Charlottesville Police hit Halfaday with election fraud charges

"Former City Council candidate" seems a strange title for James Halfaday, who declared his intentions to run for Charlottesville office but allegedly filed a false address with the Charlottesville General Registrar. While certified as a candidate by the Charlottesville Democratic Party, Halfaday’s candidacy has been questioned for a number of inaccurate and confusing statements.

Now, according to a release from the Commonwealth Attorney’s office, Halfaday faces four charges of electoral fraud. 

"Election fraud is a felony offense punishable by a maximum fine of $2,500 and up to 10 years in the penitentiary," according to the release. "The charges allege Mr.

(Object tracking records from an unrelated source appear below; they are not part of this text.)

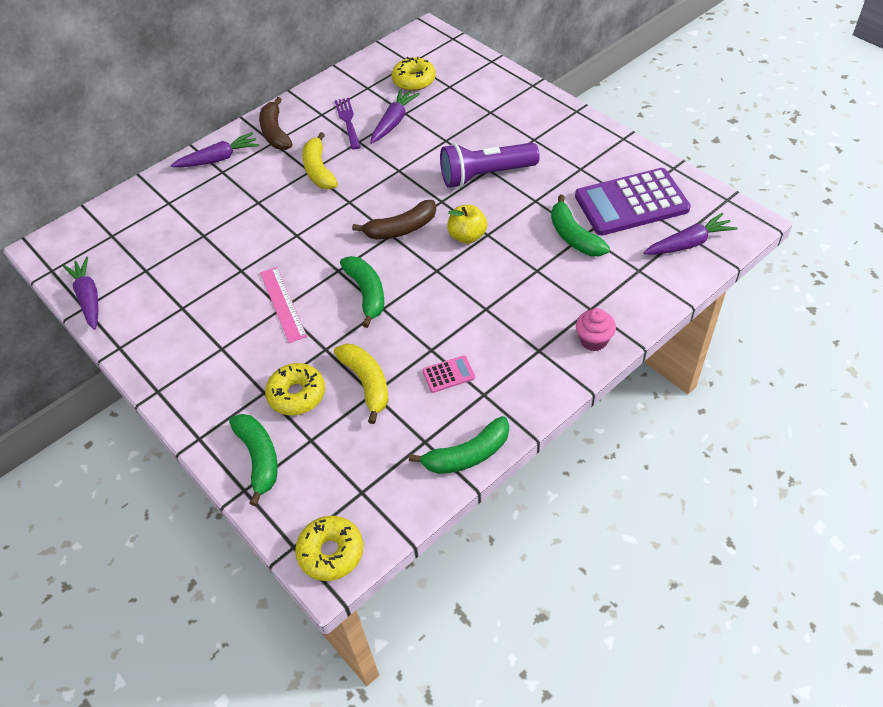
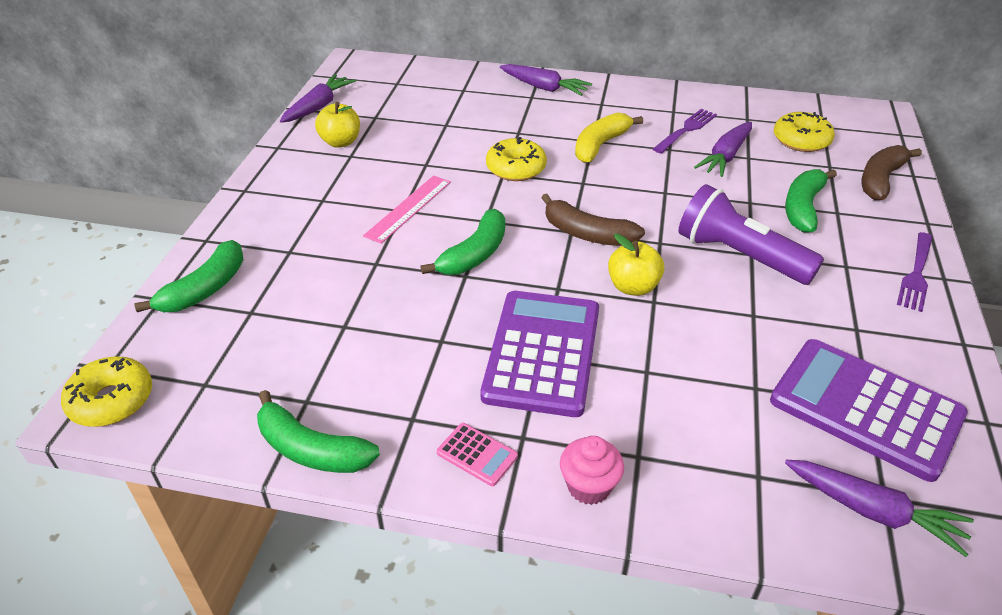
camera: 50 degrees right, 10 degrees down
(157, 306) = (340, 142): none -> yellow apple
(275, 132) = (614, 99): brown banana -> brown banana (880, 180)
(297, 395) = (302, 274): yellow donut -> yellow donut (516, 168)
(367, 383) = (354, 315): yellow banana -> none
(393, 122) = (725, 156): purple carrot -> purple carrot turned 135 degrees clockwise
(448, 374) = (417, 373): pink calculator -> pink calculator (477, 454)
(483, 307) = (542, 353): none -> purple calculator
(564, 118) = (916, 274): none -> purple fork
(574, 236) = (739, 379): green banana -> green banana (803, 207)

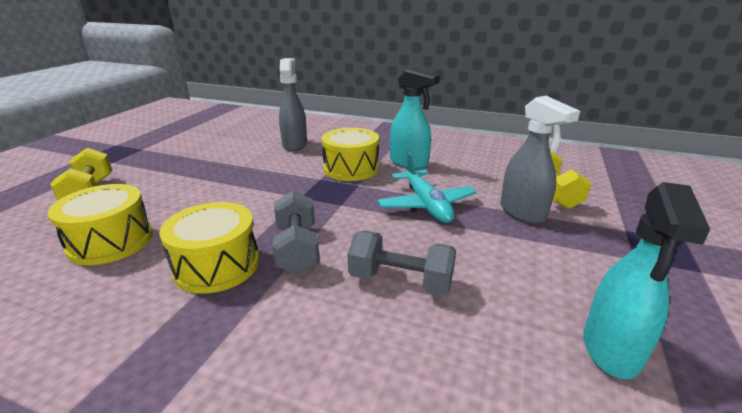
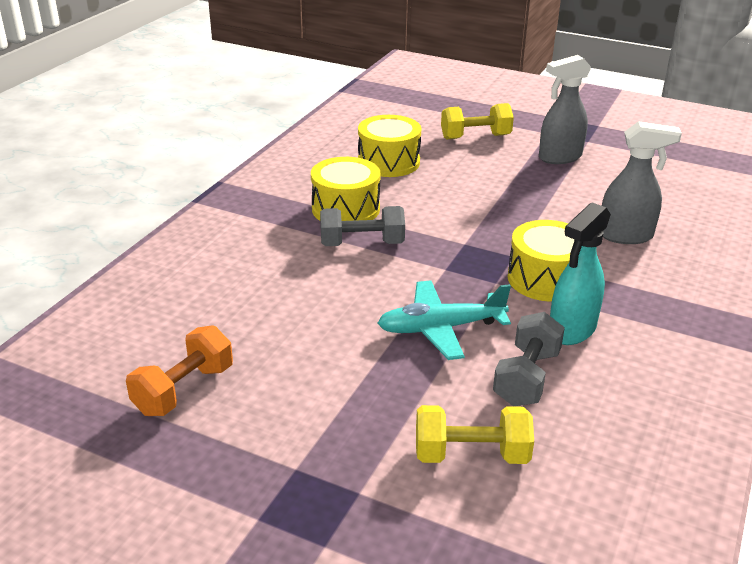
camera: 95 degrees right, 5 degrees up
(400, 281) = (301, 294): grey dumbbell -> grey dumbbell (526, 378)
(522, 213) = (413, 405): grey spray bottle -> grey spray bottle (559, 157)
(611, 350) = (184, 390): turquoise spray bottle -> orange dumbbell

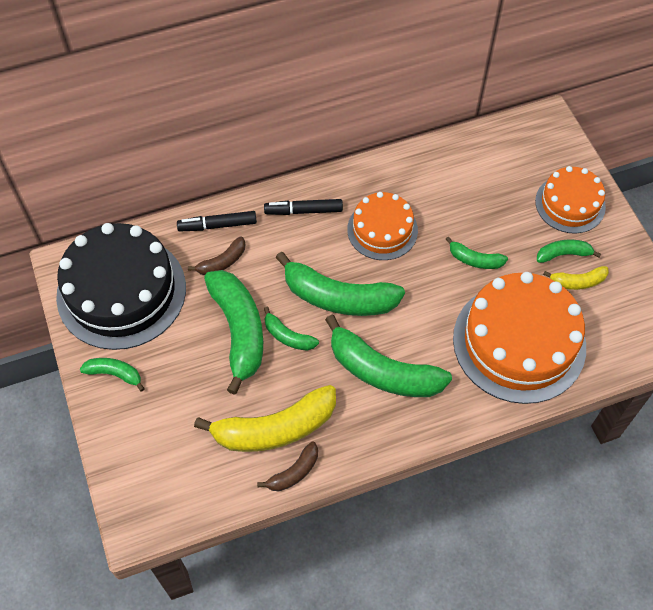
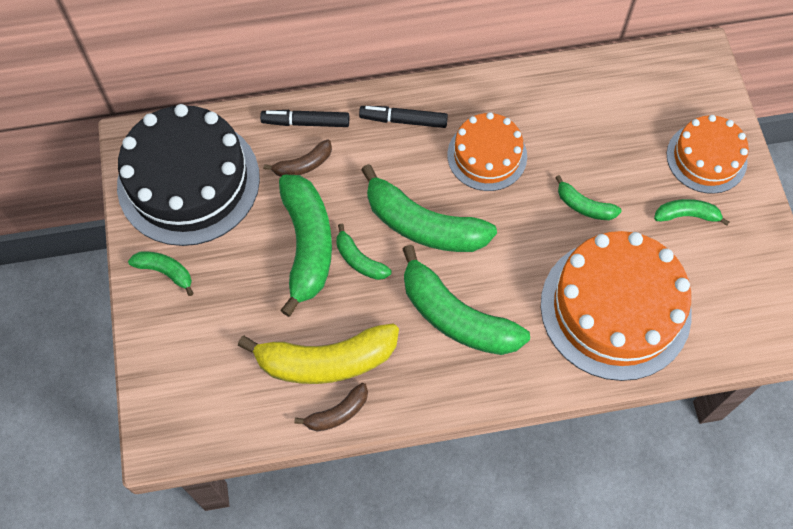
camera: 10 degrees right, 5 degrees up
(577, 282) = (696, 250): yellow banana -> none

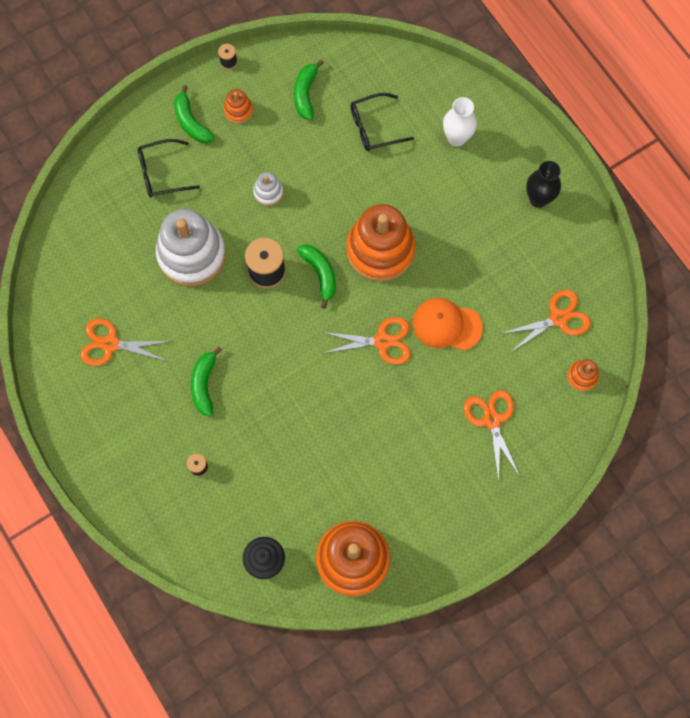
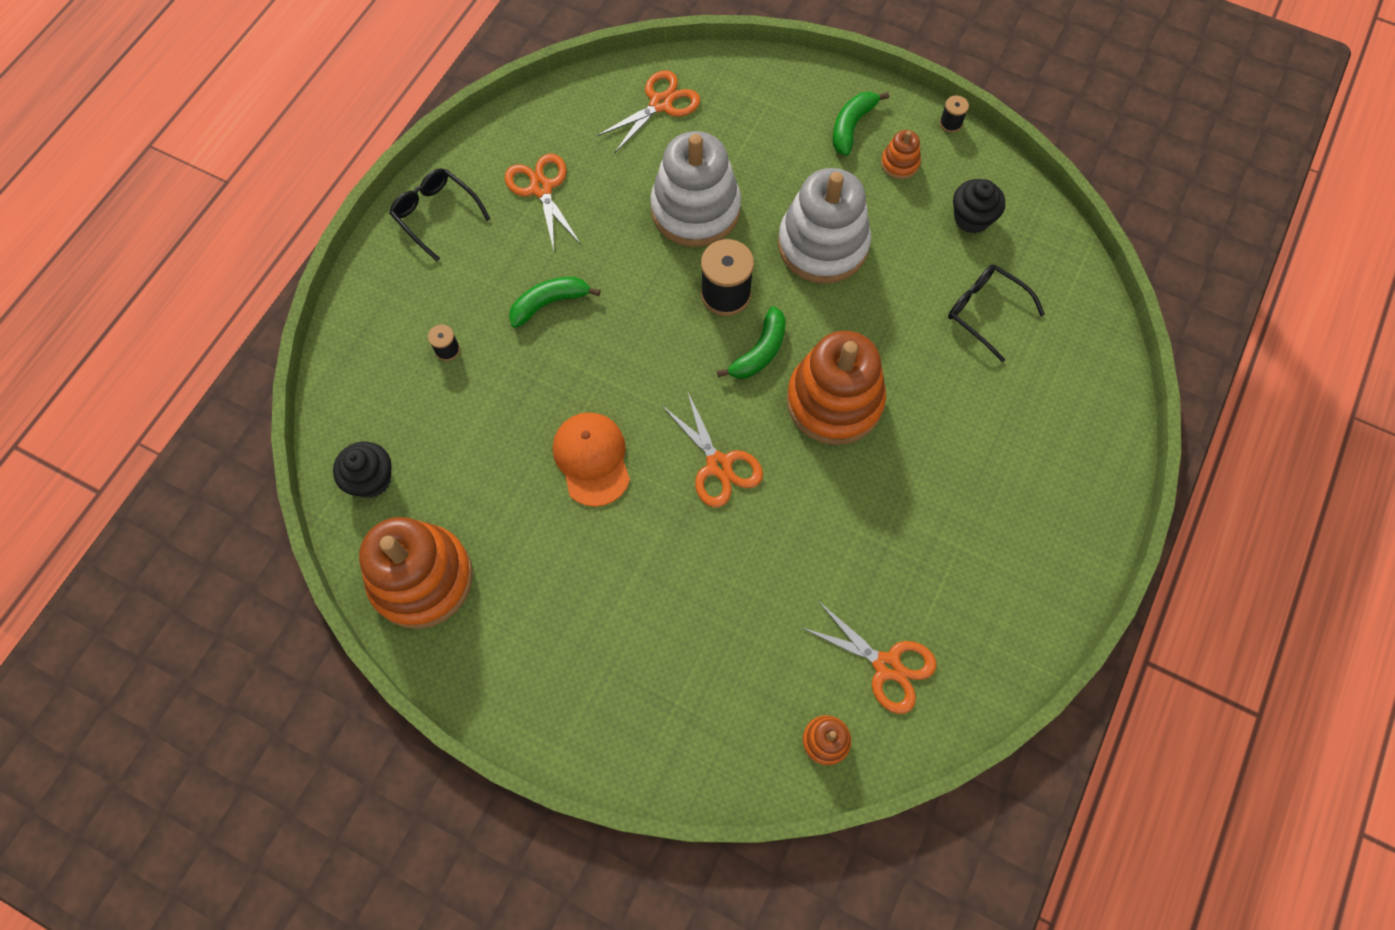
camera: 60 degrees right, 5 degrees down
(162, 173) = (771, 131): black glasses -> black glasses (436, 215)
(268, 192) = (822, 245): white stacking toy -> white stacking toy, size x2.27
(305, 93) = (972, 218): green banana -> black cupcake
(446, 325) = (787, 529): orange cap -> orange cap (592, 459)
(457, 138) = (1041, 411): white vase -> none
(492, 420) = (695, 653): orange scissors -> orange scissors (661, 104)
(538, 199) = (1033, 552): black vase -> none

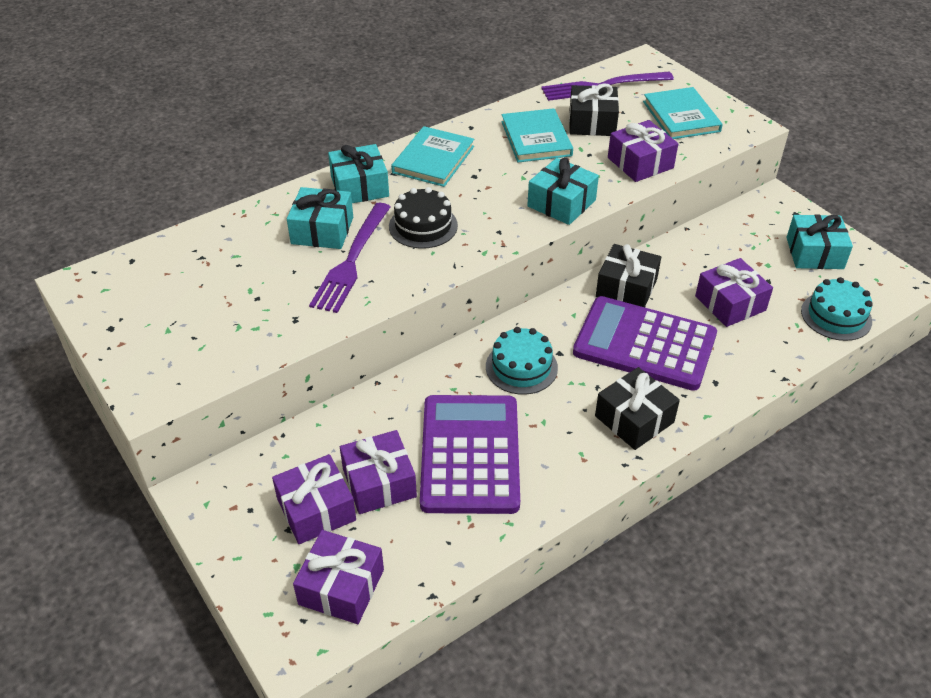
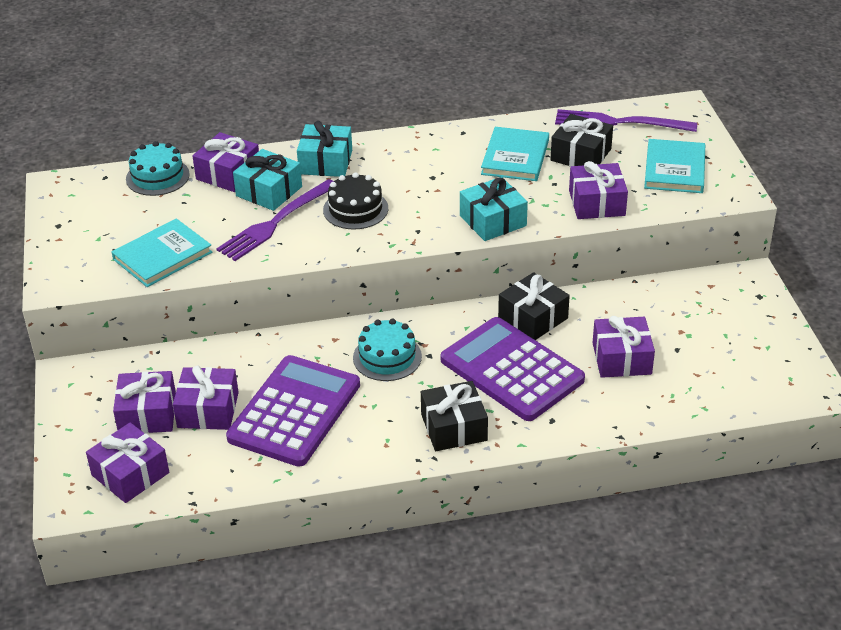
camera: 25 degrees right, 5 degrees down
(267, 223) = (228, 174): none -> purple gift
(433, 159) = (406, 154): turquoise book -> turquoise book (162, 256)
(814, 253) = (746, 337): turquoise gift -> none
(836, 316) = (718, 399): turquoise cake -> turquoise cake (157, 177)

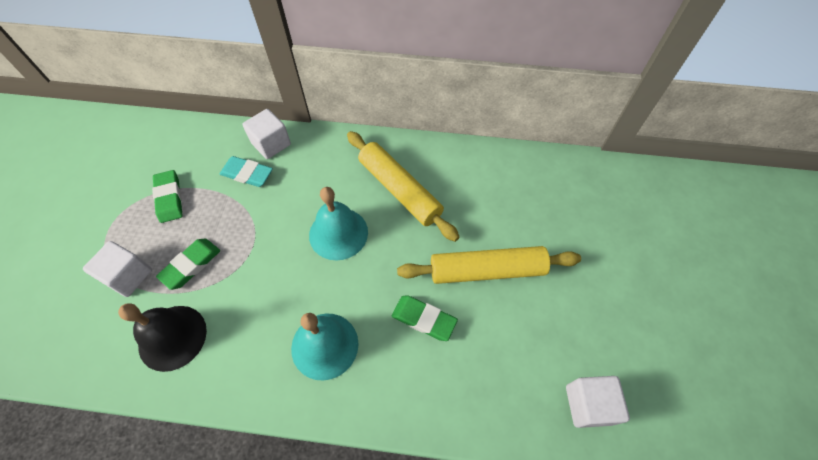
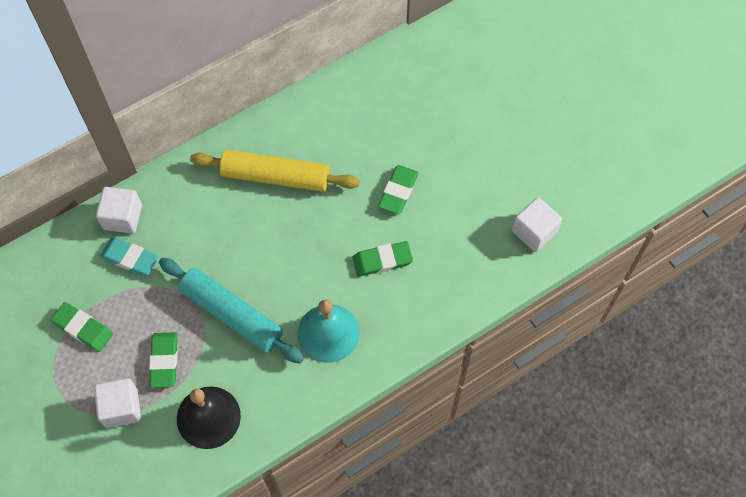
camera: 40 degrees left, 5 degrees up
(247, 174) = (130, 258): turquoise eraser -> turquoise eraser turned 45 degrees clockwise
(270, 268) = (231, 314): none -> turquoise rolling pin
(338, 233) = (259, 248): turquoise bell -> none
(487, 271) = (398, 191): yellow rolling pin -> green eraser

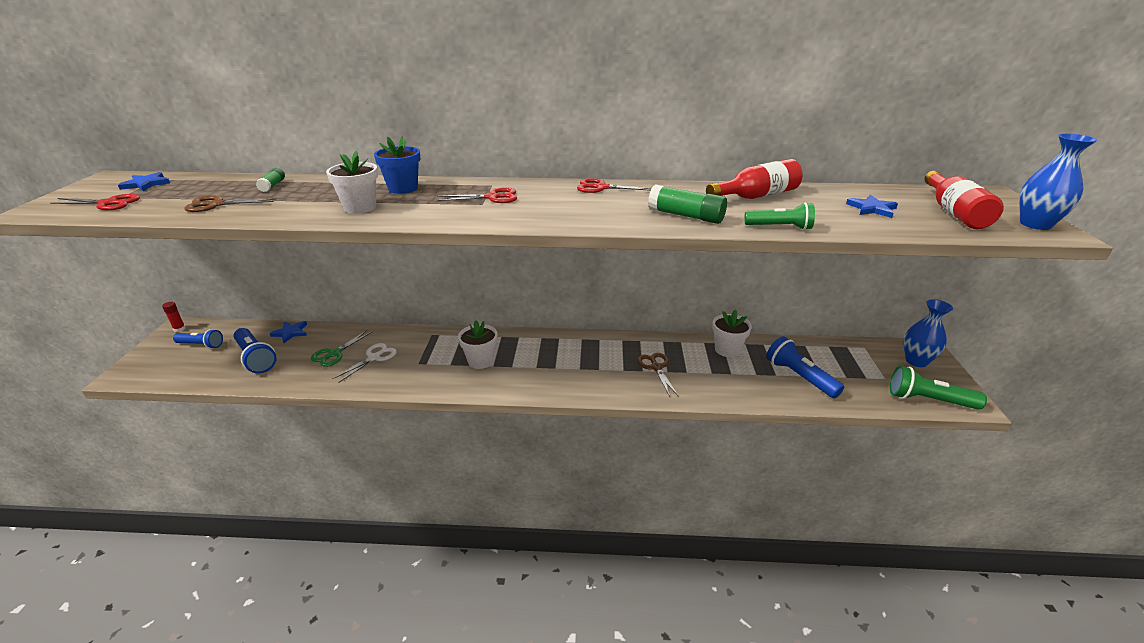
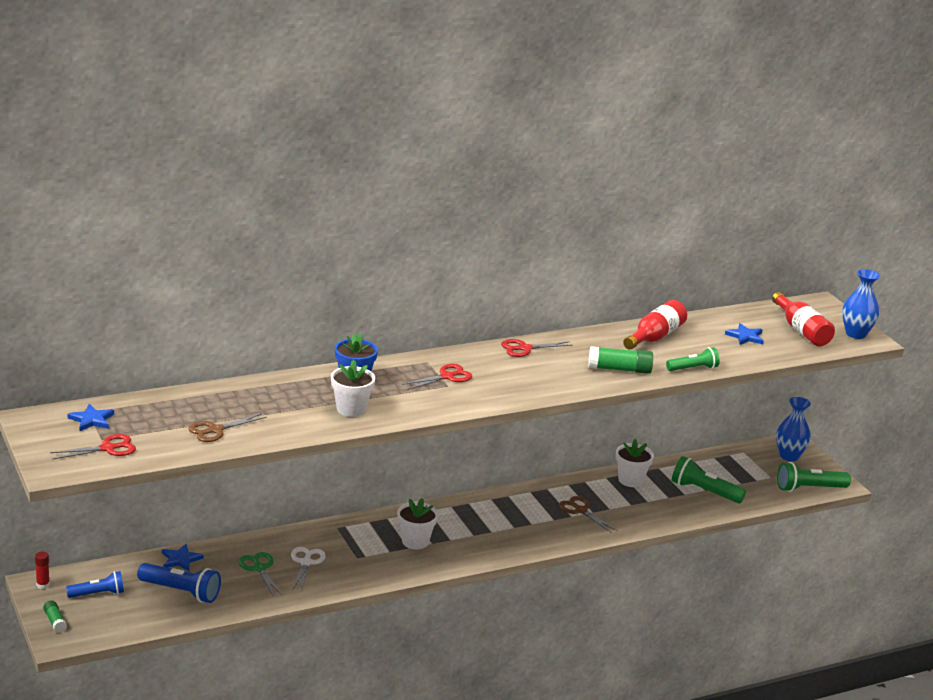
camera: 30 degrees left, 5 degrees down
(272, 185) = (225, 399): green glue stick -> green glue stick (55, 621)
(334, 353) = (259, 568): green scissors -> green scissors turned 150 degrees clockwise
(799, 377) = (704, 491): blue flashlight -> green flashlight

Halfaday used a false address when he certified his candidacy for City Council with the General Registrar for the City of Charlottesville."

Claude Worrell, Deputy Commonwealth’s Attorney, said he believes Halfaday was served the four warrants in person.

"As far as I know, he was served at the Charlottesville Police Department," Worrell told C-VILLE.

While Halfaday has not been charged with claiming to be a co-owner of Snap Fitness, Worrell added that the investigation into Halfaday "is still open."

And while many of Halfaday’s statements may not be prosecutable, they raise questions about the candidate’s political tactics. In August, Halfaday released a statement that announced a meet and greet with U.S. Senator Mark Warner; roughly seven hours later, he recanted the statement, and instead wrote that he planned to welcome Warner’s state director, David Hallock. He also neglected to respond to a questionnaire sent by the Charlottesville Public Housing Association of Residents.

Nor is Halfaday among the 2011 graduates of the Sorensen Institute for Political Leadership listed on the program’s website. However, his campaign website alleges otherwise. His phone has been disconnected for roughly one month.